A recent editorial called for prioritizing green remedies and ecosystem resiliency while mitigating flood risk in the Ala Wai watershed (“Craft a holistic Ala Wai solution,” Star-Advertiser, Our View, April 20). It requires an integrated natural resource management plan for the Waikiki ahupua‘a, historically a wetland. Residents requested this all along. Also, University of Hawaii graduate planning students in 2001 were already advocating the integration of indigenous Hawaiian land and resources management techniques.
Available now is a useful tracking spreadsheet by the U.S. Army Corps of Engineers (ACE) listing about 200 measures that are “under consideration” or are already “screened out” when they are not within its authority or study scope. But this relegates to an afterthought essential environmental design measures.
An integrated ecological and flood control design solution would have different configurations than the one focusing on flood alone. Instead, a “co-design” approach engages federal, state, county and community partners in collaboration at each step of the process.

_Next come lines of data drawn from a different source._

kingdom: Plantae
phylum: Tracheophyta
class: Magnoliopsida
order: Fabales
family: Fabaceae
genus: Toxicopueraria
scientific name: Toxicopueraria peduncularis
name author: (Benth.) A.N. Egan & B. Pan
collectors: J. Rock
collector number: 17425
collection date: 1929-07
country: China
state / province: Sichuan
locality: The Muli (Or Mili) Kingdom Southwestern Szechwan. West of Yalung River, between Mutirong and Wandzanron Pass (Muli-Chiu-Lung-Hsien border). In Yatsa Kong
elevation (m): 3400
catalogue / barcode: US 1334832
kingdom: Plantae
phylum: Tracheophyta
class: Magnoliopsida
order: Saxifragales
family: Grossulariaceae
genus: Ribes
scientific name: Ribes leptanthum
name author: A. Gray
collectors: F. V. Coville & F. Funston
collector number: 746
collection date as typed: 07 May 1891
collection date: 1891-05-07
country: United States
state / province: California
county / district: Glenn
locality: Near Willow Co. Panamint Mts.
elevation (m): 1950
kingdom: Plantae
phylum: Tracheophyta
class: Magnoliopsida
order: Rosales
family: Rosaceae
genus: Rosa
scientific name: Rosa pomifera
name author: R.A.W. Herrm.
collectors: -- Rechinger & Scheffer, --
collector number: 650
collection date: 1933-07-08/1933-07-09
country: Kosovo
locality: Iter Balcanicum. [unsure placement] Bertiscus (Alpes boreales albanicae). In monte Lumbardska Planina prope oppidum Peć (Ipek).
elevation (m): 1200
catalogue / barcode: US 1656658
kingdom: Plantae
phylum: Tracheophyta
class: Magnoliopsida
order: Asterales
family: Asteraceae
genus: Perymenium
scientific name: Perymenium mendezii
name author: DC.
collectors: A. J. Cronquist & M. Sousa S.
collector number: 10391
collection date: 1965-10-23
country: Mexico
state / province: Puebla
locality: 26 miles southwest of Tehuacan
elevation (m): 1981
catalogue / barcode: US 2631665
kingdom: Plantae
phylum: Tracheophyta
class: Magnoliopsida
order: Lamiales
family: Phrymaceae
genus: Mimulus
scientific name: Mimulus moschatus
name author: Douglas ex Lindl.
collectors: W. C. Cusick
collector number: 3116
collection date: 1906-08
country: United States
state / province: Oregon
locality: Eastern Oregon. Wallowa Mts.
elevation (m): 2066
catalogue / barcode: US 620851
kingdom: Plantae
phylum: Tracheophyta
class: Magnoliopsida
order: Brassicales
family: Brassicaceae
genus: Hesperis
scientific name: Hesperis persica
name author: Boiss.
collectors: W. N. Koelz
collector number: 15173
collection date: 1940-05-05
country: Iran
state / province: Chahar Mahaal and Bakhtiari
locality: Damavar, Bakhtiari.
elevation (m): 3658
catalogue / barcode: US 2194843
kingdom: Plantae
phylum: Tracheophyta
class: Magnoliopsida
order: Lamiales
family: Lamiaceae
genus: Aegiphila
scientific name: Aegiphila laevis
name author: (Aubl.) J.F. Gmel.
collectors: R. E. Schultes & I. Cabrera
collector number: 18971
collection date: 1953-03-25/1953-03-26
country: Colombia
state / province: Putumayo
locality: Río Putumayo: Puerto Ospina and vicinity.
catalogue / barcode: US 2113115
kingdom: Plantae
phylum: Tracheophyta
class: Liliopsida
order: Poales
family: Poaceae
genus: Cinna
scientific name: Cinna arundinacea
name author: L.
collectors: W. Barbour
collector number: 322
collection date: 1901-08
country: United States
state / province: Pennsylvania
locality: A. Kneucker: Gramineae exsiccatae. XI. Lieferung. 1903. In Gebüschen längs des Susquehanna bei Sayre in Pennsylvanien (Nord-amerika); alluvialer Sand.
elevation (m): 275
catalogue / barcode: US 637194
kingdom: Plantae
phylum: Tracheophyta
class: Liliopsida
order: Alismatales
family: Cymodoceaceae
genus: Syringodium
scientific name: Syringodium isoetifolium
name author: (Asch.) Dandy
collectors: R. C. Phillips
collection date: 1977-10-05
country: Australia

I hope officials populate and share the 200 measures with their own assessments by revealing in the spreadsheet which agency would be the leading one, and which other would be listed in a supporting role. A good example is how the Ala Wai Watershed Collaboration describes proposed linked measures, such as ones for the Ala Wai Golf Course and the Ala Wai Canal.
An appropriate engineering solution addressing simultaneously overlapping risks — potential imminent riverine flood and tsunami, and sea level rise — has a quite different design from one addressing only riverine flood. The same applies to ecosystem restoration — inclusive of pollution abatement, water quality, debris management and channel cleanups, invasive species control, forest management, coastal flooding and cultural recreational uses.
Evaluation should not be limited to what is permitted by the authority of ACE. There are other entities involved: the Environmental Protection Agency and several presidential executive orders requiring compliance with protection and enhancement of environmental quality; federal flood risk management standards; protection of wetlands; invasive species; environmental justice; and protection of children from environmental risk and safety risk. In fact, Hawaii’s 1st Circuit Court in 2019 correctly reminded us that the state needs an acceptable environmental impact statement (EIS) to commit funds.
Good documentation allows each organization to clarify its kuleana, what they can accomplish or not and propose additional resources needed from funding authorities. Agencies should have institutional memory and document what was done in the past for this watershed. “Complying by referencing” previous studies and then updating what is missing can help the EIS be done more efficiently.
The Ala Wai Watershed Analysis already in 2003 recommended detailed ecosystem restoration measures. The Ala Wai Canal Flushing System and the Ala Wai Golf Course Detention System engineering studies done previously designed a multipurpose wetland for sediment, filtration, irrigation and vegetated marsh to greatly improve water quality. This is key for flood protection of Moiliili and Waikiki because it diverts storm waters from the Manoa-Palolo Canal right into the golf course.
The ocean water pumped up at Kapahulu into the Ala Wai Canal east end keeps its water moving and clean. These two measures make feasible the second ocean outfall at Kapiolani Park, well away from Waikiki.
Most importantly, after three decades, we deserve a planning framework that explicitly addresses how environmental justice serves all the affected neighborhood, including McCully-Moiliili, in terms of risks, flood reduction and ecosystem restoration. This would move forward the aspiration of the recent editorial.
Luciano Minerbi is a professor emeritus of urban and regional planning at the University of Hawaii-Manoa.